We have very old client apps we need to support. They would send us this text in "windows-1254". We used to just close our eyes, store it, and hand it back later. Now we need the Unicode, or are being given the Unicode.
So I have:
SQL> select id, name from table where that thing;
ID NAME
------ ------------------------
746 Ý
This makes sense because the "İ" is 0xdd in windows-1254 and 0xdd in wondows-1252 is "Ý". My terminal is presumably set to the usual windows-1252.
But:
SQL> select id, rawtohex(name) from table where that thing;
ID RAWTOHEX(NAME)
------ ------------------------
746 C39D
There seems to be no equivalent to the hex(name) function in MySQL. But I must be missing something. What am I missing here?

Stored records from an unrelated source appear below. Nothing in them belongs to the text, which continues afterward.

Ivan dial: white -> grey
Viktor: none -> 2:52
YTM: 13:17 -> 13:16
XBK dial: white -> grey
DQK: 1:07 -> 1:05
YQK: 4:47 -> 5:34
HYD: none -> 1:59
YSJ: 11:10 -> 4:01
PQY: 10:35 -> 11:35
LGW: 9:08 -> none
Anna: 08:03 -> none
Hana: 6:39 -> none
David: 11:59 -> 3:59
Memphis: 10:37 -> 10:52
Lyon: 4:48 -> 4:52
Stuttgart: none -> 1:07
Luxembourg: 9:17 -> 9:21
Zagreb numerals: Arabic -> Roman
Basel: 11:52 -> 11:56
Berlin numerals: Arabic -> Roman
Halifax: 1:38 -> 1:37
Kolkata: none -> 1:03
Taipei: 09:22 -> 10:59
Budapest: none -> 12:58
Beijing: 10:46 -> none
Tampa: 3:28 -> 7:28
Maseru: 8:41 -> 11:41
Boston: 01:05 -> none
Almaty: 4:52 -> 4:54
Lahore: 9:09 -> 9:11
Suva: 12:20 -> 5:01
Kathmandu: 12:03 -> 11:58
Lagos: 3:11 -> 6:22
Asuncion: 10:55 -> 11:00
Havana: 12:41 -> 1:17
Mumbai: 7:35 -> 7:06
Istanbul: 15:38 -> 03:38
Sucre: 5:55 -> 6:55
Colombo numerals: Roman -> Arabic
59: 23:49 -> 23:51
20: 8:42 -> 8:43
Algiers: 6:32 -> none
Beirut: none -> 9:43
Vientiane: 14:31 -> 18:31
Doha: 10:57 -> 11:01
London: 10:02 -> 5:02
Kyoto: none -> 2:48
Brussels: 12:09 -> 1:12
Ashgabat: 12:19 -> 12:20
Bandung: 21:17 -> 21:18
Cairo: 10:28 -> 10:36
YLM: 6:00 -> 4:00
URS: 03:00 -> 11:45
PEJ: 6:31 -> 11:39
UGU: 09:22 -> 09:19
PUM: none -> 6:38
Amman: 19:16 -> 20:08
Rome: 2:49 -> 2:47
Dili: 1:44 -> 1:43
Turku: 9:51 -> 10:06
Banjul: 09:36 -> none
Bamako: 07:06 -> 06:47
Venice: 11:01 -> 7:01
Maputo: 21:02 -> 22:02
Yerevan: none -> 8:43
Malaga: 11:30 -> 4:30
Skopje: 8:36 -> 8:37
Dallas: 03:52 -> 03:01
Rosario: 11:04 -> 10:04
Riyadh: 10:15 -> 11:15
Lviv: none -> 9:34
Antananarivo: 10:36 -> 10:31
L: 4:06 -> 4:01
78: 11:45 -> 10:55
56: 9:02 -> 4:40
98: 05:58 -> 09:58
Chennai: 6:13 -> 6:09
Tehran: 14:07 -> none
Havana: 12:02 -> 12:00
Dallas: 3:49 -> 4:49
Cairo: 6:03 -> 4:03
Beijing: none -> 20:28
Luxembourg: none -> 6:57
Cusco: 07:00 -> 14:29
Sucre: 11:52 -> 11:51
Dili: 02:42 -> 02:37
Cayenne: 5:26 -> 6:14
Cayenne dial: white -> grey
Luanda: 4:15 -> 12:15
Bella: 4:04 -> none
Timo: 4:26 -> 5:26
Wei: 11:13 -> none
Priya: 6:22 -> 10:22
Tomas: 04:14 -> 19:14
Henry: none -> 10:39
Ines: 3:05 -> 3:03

My java code has to take the utf8 that I am supplied and save a utf8 copy and a windows-1252 copy. The java code gives me:
bytes (utf8): c4 b0
bytes (1254): dd
Yet, when I save it, the client does not get the correct character. And when I try to see what Oracle has actually stored, i get the garbage seen above. I have no idea where the C39D is coming from. Any suggestions?
We have ojdbc14.jar built into all of our applications and we are connecting to a database that says it is "Oracle Database 11g Enterprise Edition Release 11.2.0.2.0 - 64bit Production".